### Material shown
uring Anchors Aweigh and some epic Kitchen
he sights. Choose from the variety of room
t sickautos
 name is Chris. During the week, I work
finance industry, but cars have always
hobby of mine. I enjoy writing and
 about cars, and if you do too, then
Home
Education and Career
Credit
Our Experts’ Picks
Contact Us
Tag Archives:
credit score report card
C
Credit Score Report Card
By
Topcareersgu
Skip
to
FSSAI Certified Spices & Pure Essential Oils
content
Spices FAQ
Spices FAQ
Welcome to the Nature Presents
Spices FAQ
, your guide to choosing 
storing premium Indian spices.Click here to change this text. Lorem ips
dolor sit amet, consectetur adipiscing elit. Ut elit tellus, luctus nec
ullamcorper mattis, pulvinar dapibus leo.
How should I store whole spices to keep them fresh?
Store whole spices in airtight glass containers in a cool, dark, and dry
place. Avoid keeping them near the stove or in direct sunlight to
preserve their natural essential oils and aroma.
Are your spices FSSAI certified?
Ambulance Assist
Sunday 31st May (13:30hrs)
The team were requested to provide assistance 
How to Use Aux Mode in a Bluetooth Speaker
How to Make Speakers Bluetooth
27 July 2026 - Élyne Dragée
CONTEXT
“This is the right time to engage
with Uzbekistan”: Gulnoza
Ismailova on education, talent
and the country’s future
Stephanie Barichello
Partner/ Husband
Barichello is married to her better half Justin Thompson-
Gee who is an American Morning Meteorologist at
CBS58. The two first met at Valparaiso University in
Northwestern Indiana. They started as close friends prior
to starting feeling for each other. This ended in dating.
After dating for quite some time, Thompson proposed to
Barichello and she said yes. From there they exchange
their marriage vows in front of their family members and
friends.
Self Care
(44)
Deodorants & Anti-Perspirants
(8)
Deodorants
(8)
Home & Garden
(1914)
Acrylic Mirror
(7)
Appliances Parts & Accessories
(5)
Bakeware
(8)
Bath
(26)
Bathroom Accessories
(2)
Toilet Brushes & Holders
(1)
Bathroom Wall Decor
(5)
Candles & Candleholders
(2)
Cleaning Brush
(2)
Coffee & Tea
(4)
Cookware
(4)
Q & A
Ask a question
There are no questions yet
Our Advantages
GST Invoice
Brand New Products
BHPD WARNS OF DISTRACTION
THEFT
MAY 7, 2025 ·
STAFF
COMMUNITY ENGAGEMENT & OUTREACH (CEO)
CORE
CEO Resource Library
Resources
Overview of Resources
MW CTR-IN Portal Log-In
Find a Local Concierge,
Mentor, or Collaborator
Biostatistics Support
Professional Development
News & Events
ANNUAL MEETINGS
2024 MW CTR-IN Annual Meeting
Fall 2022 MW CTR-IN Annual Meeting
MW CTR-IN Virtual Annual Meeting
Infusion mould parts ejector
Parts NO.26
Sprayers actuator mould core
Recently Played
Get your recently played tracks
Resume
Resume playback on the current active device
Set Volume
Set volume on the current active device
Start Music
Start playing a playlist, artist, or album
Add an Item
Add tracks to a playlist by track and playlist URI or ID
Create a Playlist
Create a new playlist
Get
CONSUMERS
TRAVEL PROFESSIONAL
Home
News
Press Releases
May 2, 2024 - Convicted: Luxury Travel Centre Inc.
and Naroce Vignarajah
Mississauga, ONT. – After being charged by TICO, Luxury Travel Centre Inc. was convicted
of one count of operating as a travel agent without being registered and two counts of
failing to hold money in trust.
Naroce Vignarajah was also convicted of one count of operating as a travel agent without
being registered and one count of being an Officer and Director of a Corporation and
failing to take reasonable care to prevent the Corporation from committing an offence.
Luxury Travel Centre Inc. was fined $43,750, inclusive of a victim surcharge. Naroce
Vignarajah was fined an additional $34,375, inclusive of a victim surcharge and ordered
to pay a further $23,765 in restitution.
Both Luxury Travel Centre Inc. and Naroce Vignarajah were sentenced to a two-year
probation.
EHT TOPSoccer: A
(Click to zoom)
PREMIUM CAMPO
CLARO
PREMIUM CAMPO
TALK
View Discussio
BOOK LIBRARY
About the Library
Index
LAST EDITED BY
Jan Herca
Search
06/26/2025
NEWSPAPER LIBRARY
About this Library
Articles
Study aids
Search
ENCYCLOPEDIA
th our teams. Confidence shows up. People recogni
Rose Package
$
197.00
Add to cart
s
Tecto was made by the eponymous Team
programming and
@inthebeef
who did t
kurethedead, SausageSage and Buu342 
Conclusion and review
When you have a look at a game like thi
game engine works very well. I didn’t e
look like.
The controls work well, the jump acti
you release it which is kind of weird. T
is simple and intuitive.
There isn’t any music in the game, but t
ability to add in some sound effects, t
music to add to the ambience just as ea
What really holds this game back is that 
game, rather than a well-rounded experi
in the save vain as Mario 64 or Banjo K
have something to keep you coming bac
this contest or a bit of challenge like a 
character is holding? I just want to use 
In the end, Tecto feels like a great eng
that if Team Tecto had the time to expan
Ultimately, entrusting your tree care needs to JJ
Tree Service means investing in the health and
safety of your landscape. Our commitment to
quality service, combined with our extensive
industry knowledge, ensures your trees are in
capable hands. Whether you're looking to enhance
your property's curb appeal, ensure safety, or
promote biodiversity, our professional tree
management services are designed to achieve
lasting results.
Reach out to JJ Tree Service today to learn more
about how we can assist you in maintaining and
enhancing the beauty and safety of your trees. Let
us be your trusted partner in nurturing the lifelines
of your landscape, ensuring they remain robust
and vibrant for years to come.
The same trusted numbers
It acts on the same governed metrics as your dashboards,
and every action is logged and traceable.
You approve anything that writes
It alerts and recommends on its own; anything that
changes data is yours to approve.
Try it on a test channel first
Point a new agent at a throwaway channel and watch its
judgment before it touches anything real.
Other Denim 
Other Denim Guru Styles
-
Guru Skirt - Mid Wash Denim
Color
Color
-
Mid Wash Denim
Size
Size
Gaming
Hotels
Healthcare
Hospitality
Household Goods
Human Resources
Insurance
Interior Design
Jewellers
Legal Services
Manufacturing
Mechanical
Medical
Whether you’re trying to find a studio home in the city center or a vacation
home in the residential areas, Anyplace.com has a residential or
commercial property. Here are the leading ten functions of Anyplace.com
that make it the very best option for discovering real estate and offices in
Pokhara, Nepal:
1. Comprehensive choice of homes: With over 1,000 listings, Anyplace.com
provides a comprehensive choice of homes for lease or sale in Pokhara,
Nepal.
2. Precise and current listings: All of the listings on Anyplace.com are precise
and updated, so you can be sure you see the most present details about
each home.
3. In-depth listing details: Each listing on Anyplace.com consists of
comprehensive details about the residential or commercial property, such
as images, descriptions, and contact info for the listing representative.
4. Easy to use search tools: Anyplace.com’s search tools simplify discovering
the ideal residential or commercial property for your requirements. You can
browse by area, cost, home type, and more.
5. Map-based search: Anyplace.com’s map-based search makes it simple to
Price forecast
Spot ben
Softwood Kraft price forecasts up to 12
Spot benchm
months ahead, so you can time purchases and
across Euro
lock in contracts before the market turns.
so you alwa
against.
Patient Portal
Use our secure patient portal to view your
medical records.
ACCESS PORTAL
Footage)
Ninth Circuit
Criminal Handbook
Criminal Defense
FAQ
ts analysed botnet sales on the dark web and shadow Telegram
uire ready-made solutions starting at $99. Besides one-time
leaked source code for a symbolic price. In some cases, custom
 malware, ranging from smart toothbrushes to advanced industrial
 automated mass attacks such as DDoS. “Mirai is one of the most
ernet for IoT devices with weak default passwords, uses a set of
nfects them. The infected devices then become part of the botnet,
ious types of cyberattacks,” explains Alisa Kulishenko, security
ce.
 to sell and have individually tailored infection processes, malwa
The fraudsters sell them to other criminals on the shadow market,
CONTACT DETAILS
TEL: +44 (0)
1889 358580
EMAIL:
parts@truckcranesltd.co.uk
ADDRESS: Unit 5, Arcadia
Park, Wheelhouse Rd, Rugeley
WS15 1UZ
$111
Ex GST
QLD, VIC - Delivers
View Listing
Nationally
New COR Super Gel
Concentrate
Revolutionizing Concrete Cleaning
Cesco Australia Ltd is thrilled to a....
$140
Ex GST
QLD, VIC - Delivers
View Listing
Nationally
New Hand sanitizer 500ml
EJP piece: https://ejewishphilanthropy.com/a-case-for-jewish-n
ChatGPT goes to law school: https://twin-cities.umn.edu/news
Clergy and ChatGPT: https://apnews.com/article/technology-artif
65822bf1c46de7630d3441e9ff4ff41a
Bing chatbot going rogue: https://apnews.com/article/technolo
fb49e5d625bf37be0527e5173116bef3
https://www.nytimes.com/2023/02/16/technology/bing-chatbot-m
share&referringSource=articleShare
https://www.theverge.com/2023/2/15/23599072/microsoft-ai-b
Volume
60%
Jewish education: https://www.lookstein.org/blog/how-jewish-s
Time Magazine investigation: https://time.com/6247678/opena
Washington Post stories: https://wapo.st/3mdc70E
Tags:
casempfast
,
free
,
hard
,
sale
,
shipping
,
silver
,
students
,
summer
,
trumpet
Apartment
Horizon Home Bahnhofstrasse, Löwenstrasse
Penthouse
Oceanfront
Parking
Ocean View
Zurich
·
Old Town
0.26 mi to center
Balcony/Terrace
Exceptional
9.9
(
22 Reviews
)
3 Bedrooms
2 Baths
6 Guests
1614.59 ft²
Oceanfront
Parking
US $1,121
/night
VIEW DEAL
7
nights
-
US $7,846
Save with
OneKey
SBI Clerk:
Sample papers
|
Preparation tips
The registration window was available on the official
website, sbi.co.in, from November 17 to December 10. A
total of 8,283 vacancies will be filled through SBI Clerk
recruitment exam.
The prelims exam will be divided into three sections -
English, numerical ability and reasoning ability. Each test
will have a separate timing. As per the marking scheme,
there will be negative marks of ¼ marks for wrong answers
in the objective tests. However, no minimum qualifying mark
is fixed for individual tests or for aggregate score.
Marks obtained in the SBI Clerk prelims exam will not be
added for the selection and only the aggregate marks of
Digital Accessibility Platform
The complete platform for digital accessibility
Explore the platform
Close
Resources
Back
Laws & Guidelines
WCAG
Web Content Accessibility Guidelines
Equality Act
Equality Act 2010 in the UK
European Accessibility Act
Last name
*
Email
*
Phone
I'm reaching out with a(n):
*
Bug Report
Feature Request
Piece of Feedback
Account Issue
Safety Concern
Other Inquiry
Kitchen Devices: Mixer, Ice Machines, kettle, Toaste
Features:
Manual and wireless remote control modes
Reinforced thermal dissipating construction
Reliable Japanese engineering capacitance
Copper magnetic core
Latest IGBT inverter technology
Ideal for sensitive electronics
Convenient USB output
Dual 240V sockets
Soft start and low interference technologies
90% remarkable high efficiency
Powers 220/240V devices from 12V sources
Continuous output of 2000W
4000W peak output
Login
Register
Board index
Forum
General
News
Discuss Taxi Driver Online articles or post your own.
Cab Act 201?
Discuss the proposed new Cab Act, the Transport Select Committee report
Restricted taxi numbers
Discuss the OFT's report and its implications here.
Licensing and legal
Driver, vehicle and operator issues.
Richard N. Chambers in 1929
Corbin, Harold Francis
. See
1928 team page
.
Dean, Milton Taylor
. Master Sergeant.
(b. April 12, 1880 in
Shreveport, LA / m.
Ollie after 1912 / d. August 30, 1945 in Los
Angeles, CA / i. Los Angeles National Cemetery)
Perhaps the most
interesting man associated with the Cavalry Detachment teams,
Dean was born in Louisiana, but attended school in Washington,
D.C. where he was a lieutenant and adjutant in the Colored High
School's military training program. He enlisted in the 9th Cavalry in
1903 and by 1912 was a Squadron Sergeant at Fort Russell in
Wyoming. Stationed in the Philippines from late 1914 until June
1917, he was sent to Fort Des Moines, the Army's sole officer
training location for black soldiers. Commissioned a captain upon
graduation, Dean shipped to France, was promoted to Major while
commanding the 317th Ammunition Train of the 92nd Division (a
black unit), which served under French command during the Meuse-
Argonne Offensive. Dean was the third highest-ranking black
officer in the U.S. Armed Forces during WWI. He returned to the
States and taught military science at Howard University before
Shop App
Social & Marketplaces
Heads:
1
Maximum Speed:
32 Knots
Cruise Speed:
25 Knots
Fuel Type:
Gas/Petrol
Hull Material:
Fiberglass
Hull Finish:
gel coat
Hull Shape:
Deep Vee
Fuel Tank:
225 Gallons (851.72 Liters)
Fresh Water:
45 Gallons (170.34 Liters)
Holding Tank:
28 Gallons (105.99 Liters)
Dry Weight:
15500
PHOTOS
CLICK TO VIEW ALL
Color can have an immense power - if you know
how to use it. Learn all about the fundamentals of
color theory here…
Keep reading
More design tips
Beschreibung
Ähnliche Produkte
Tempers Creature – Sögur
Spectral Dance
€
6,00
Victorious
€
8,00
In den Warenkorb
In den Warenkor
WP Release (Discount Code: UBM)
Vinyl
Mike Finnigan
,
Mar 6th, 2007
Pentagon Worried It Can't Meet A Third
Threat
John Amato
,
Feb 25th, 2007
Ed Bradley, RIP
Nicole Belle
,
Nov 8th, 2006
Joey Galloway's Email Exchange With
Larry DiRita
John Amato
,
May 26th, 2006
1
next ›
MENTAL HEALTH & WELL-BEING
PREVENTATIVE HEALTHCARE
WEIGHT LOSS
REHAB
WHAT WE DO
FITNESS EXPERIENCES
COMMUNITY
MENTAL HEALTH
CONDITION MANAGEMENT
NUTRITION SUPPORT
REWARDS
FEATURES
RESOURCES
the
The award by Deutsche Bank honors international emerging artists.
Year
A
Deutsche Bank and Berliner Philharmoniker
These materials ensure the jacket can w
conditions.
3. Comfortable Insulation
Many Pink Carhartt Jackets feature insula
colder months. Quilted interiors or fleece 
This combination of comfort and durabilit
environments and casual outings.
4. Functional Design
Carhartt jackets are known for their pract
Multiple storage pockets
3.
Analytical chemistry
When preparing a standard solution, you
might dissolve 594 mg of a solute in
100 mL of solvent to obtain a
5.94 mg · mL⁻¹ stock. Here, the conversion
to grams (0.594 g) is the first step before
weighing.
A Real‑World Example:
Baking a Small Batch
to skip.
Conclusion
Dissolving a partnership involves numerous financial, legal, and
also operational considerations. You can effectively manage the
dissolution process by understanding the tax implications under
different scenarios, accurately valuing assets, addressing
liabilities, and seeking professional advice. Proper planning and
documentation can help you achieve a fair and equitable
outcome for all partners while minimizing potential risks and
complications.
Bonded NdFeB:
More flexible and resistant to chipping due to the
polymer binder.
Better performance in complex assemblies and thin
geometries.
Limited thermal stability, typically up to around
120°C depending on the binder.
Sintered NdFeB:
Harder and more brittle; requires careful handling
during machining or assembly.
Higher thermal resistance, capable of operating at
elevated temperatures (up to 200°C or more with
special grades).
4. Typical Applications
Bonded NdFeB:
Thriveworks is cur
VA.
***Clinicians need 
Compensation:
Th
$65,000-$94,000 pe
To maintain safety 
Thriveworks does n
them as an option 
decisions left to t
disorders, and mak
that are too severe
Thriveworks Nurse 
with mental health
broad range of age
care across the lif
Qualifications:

### What is needed
In the entries above, restate word for word the lines between the one holding "2. Precise and" and the one holding "65822bf1c46de7630d3441e9ff4ff41a", inclusive, and nothing besides.

### Result of the task
2. Precise and current listings: All of the listings on Anyplace.com are precise
and updated, so you can be sure you see the most present details about
each home.
3. In-depth listing details: Each listing on Anyplace.com consists of
comprehensive details about the residential or commercial property, such
as images, descriptions, and contact info for the listing representative.
4. Easy to use search tools: Anyplace.com’s search tools simplify discovering
the ideal residential or commercial property for your requirements. You can
browse by area, cost, home type, and more.
5. Map-based search: Anyplace.com’s map-based search makes it simple to
Price forecast
Spot ben
Softwood Kraft price forecasts up to 12
Spot benchm
months ahead, so you can time purchases and
across Euro
lock in contracts before the market turns.
so you alwa
against.
Patient Portal
Use our secure patient portal to view your
medical records.
ACCESS PORTAL
Footage)
Ninth Circuit
Criminal Handbook
Criminal Defense
FAQ
ts analysed botnet sales on the dark web and shadow Telegram
uire ready-made solutions starting at $99. Besides one-time
leaked source code for a symbolic price. In some cases, custom
 malware, ranging from smart toothbrushes to advanced industrial
 automated mass attacks such as DDoS. “Mirai is one of the most
ernet for IoT devices with weak default passwords, uses a set of
nfects them. The infected devices then become part of the botnet,
ious types of cyberattacks,” explains Alisa Kulishenko, security
ce.
 to sell and have individually tailored infection processes, malwa
The fraudsters sell them to other criminals on the shadow market,
CONTACT DETAILS
TEL: +44 (0)
1889 358580
EMAIL:
parts@truckcranesltd.co.uk
ADDRESS: Unit 5, Arcadia
Park, Wheelhouse Rd, Rugeley
WS15 1UZ
$111
Ex GST
QLD, VIC - Delivers
View Listing
Nationally
New COR Super Gel
Concentrate
Revolutionizing Concrete Cleaning
Cesco Australia Ltd is thrilled to a....
$140
Ex GST
QLD, VIC - Delivers
View Listing
Nationally
New Hand sanitizer 500ml
EJP piece: https://ejewishphilanthropy.com/a-case-for-jewish-n
ChatGPT goes to law school: https://twin-cities.umn.edu/news
Clergy and ChatGPT: https://apnews.com/article/technology-artif
65822bf1c46de7630d3441e9ff4ff41a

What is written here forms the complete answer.